SELECTED EXCERPT.
....

10th May 2016

Coking Coal


What is Coking Coal And Where Do I Use It?

  • Coal is a fossil fuel and is the altered remains of prehistoric vegetation that originally accumulated in swamps and peat bogs.
  • The quality of each coal deposit is determined by: varying types of vegetation from which the coal originated; depths of burial; temperatures and pressures at those depths; and length of time the coal has been forming in the deposit.
  • One of the highest grades of coal is metallurgical coal or coking coal. It forms one of the key inputs required for the production of steel and cement.
  • 70% of the steel produced today uses coal. In 2010, world crude steel production was 1.4 billion tonnes, requiring 721 million tonnes of coking coal.
  • Steel is one of the most efficient modern construction materials. It offers the highest strength-to-weight ratio of any commonly-used material and is exceptionally durable. It is an essential material used in the construction sector, used to build high-rise buildings, bridges and tunnels as well as in the transport sector, to build railroads, trains, aeroplanes, ships and car bodies.

....

AVAILABLE DATA.
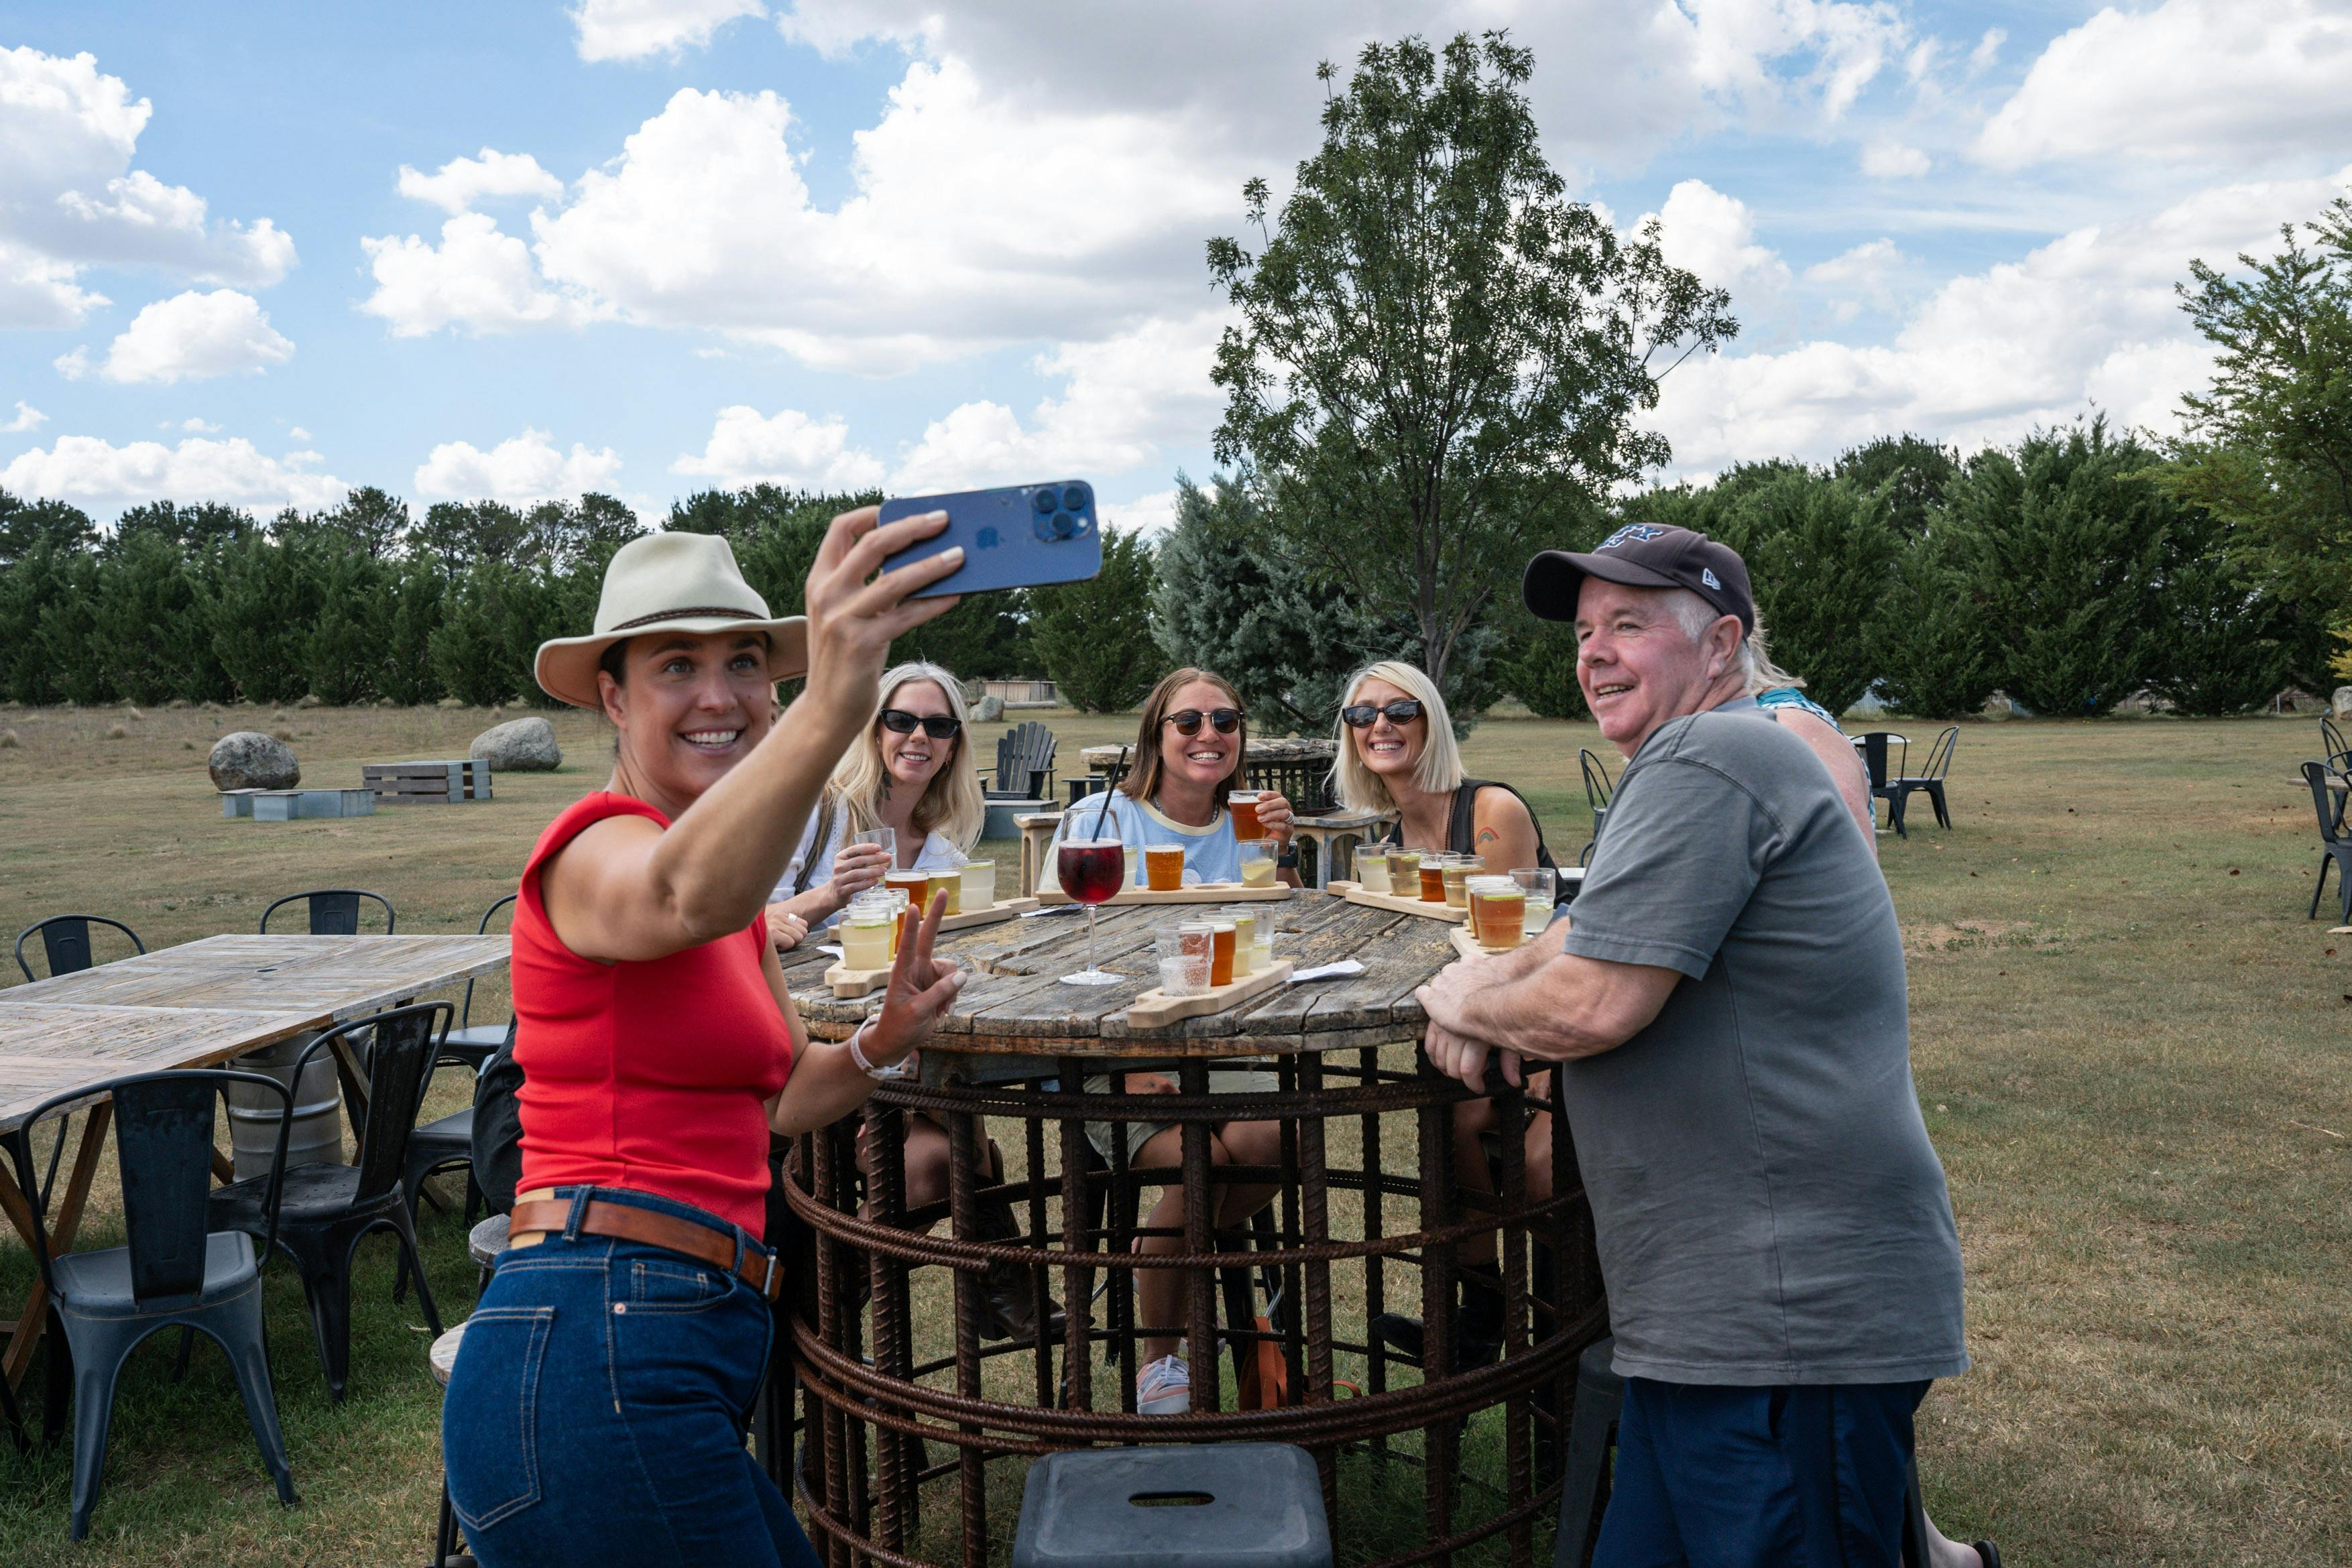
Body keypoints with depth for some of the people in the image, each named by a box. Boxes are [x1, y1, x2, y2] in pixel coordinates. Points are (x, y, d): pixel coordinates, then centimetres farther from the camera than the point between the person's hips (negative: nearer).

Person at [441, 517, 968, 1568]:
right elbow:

....

ACTIVITY A.
Answer these about the coking coal text:
(i) Where did the prehistoric vegetation that became coal originally accumulate?
(ii) How many tonnes of coking coal did world crude steel production require in 2010?
(iii) What share of the steel produced today uses coal?
ACTIVITY B. Please repeat word for word the stretch of the coking coal text from "What is Coking" through "of coking coal.".
ACTIVITY C. Write what comes next in the coking coal text, picking up after its last sentence.

OUTPUT A.
(i) In swamps and peat bogs.
(ii) 721 million tonnes.
(iii) 70%.

OUTPUT B.
What is Coking Coal And Where Do I Use It?

  • Coal is a fossil fuel and is the altered remains of prehistoric vegetation that originally accumulated in swamps and peat bogs.
  • The quality of each coal deposit is determined by: varying types of vegetation from which the coal originated; depths of burial; temperatures and pressures at those depths; and length of time the coal has been forming in the deposit.
  • One of the highest grades of coal is metallurgical coal or coking coal. It forms one of the key inputs required for the production of steel and cement.
  • 70% of the steel produced today uses coal. In 2010, world crude steel production was 1.4 billion tonnes, requiring 721 million tonnes of coking coal.

OUTPUT C.
Where is Coking Coal Produced?

  • Coal is abundant, affordable and geographically well-distributed. Major developed and developing economies are able to utilise large indigenous coal reserves, while coal is also available from a wide variety of sources in a well-supplied worldwide market.
  • In 2013, the top four largest coking coal producers were: China (527 Mt), Australia (158 Mt), USA (78 Mt) and Russia (73 Mt).
  • In the same year, China (77 Mt), Japan (54 Mt), India (38 Mt) and South Korea (31 Mt) were the largest consumers driven by rapid urbanization and industrialization.
  • According to the International Energy Agency, world coking production grew from 783478 thousand tonnes in 2009 to 1003458 thousand tonnes in 2013.

Specific Issues for Coking Coal

  • Australia and China are the overwhelming suppliers of coking coal. As noted in the ‘Critical Raw Materials for the EU’ report this concentration of supply creates risk, for instance in 2011 Australian coking coal supply was disrupted by flooding.
  • Similarly coking coal has a high economic importance due to its use in the steel sector with few options for substitution available.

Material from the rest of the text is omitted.